* Extracted page text data
__________________________________________________

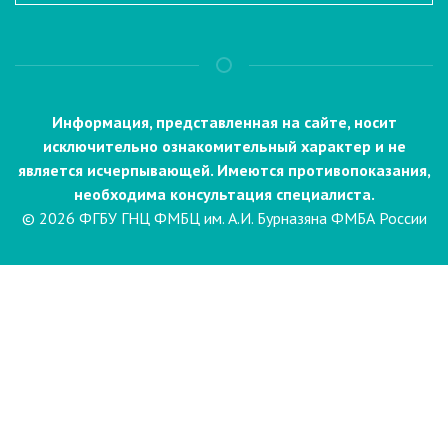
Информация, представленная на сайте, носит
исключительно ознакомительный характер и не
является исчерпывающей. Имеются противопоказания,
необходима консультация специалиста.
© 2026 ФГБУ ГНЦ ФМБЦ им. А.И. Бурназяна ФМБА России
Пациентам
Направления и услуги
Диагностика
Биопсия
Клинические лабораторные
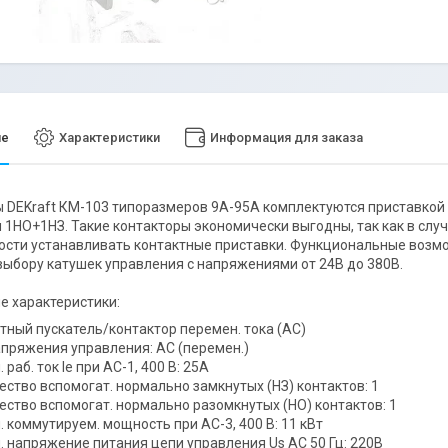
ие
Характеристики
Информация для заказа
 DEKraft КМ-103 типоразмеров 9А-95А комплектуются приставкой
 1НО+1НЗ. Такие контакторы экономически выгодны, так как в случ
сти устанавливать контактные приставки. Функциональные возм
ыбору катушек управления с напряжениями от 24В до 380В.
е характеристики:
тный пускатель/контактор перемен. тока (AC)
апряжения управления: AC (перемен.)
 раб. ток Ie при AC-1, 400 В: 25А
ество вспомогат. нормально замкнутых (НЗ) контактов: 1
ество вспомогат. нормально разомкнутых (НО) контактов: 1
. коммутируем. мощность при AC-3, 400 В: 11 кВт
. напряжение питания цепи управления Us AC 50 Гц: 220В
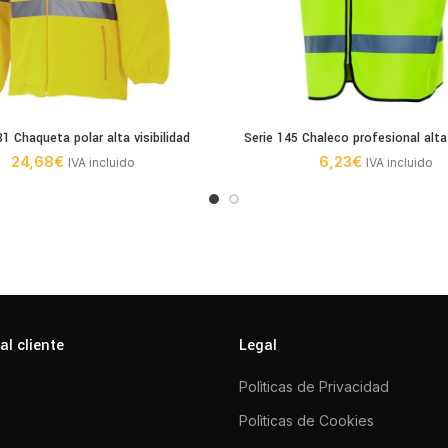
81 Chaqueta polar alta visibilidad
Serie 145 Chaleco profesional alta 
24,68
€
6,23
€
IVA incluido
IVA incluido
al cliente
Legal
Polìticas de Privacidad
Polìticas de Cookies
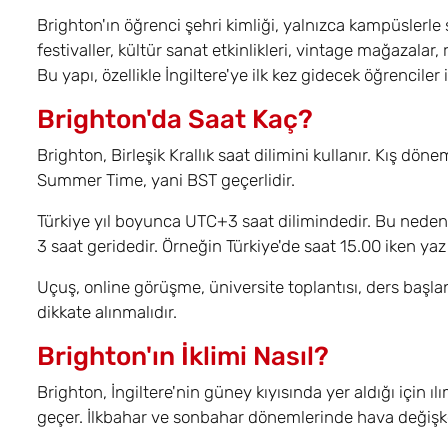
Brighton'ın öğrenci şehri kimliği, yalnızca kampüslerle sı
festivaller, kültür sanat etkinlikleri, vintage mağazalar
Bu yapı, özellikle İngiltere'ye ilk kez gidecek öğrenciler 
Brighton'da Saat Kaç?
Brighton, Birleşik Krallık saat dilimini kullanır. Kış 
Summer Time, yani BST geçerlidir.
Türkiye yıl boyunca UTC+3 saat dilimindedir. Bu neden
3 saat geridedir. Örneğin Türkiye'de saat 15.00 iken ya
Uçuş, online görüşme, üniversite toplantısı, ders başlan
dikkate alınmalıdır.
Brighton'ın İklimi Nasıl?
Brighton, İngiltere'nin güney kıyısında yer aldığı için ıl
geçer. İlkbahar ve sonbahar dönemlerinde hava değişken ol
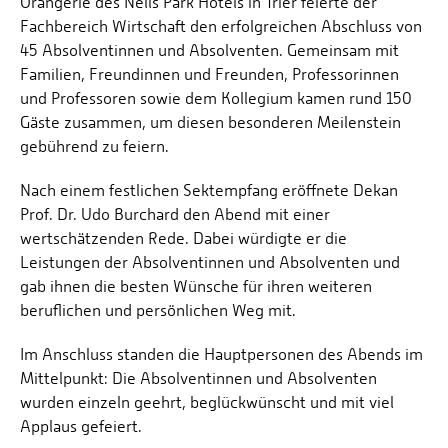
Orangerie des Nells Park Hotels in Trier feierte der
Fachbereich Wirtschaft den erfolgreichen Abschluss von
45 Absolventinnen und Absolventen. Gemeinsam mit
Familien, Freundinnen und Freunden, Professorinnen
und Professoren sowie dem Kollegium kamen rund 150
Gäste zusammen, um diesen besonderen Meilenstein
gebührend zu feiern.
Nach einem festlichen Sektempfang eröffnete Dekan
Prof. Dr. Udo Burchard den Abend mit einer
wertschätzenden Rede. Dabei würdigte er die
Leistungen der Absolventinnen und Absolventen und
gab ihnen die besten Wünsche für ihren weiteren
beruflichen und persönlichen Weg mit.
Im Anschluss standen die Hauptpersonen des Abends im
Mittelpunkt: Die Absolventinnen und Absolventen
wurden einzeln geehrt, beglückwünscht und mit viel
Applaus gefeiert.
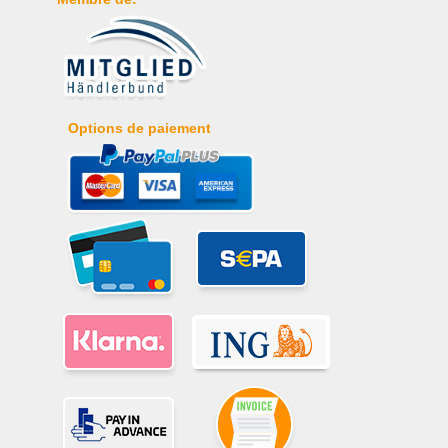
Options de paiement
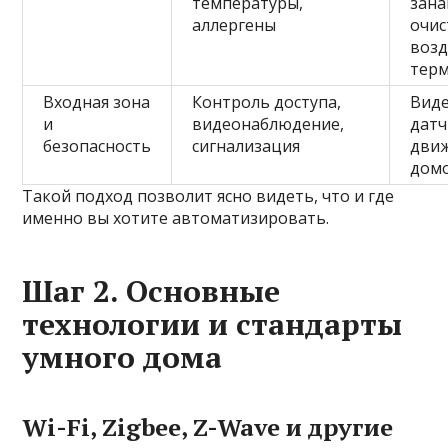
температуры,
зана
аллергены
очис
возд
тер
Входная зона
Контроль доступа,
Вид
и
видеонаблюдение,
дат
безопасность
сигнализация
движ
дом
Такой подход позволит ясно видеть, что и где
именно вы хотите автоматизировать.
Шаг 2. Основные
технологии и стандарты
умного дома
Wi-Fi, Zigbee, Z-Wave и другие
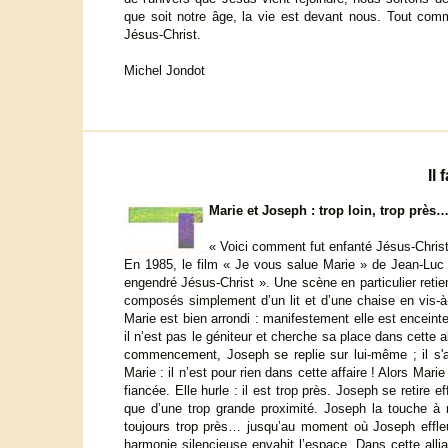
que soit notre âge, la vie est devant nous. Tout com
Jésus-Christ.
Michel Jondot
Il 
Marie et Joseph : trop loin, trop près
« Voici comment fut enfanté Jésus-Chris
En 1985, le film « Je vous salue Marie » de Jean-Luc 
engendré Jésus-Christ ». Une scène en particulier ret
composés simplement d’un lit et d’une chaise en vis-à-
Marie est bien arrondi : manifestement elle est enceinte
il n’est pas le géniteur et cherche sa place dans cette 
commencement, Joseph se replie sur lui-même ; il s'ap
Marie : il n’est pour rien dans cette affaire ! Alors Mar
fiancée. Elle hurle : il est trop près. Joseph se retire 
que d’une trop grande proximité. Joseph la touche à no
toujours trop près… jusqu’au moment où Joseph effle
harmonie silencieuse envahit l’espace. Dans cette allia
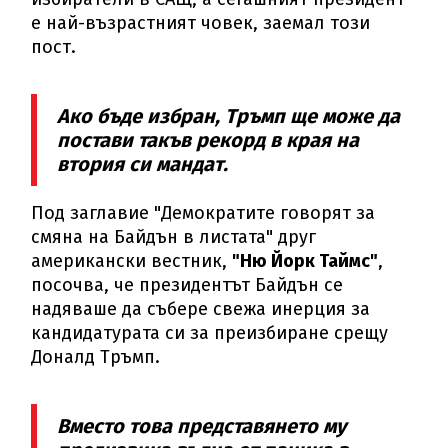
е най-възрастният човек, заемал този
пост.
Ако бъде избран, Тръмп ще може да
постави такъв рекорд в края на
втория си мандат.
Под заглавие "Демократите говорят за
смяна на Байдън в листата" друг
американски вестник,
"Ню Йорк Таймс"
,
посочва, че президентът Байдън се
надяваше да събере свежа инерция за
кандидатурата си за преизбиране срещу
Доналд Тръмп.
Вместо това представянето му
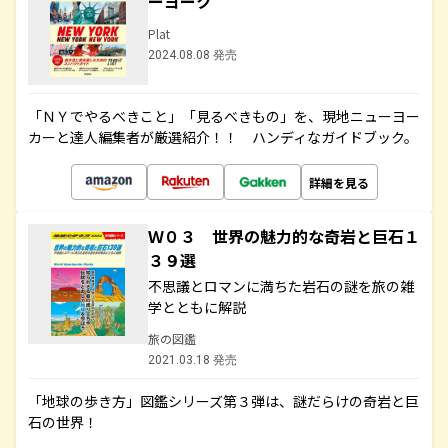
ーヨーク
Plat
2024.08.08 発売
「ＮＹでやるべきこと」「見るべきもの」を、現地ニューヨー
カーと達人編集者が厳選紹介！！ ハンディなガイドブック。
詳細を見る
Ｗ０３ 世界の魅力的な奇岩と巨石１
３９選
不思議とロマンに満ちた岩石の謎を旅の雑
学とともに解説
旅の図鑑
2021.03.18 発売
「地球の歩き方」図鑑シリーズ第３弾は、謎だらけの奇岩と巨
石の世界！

__________________________________________________

Leave out any pictures and return exactly the lines from the beginning of the data through the line with "Диагностика", inclusive.

* Finished task
Информация, представленная на сайте, носит
исключительно ознакомительный характер и не
является исчерпывающей. Имеются противопоказания,
необходима консультация специалиста.
© 2026 ФГБУ ГНЦ ФМБЦ им. А.И. Бурназяна ФМБА России
Пациентам
Направления и услуги
Диагностика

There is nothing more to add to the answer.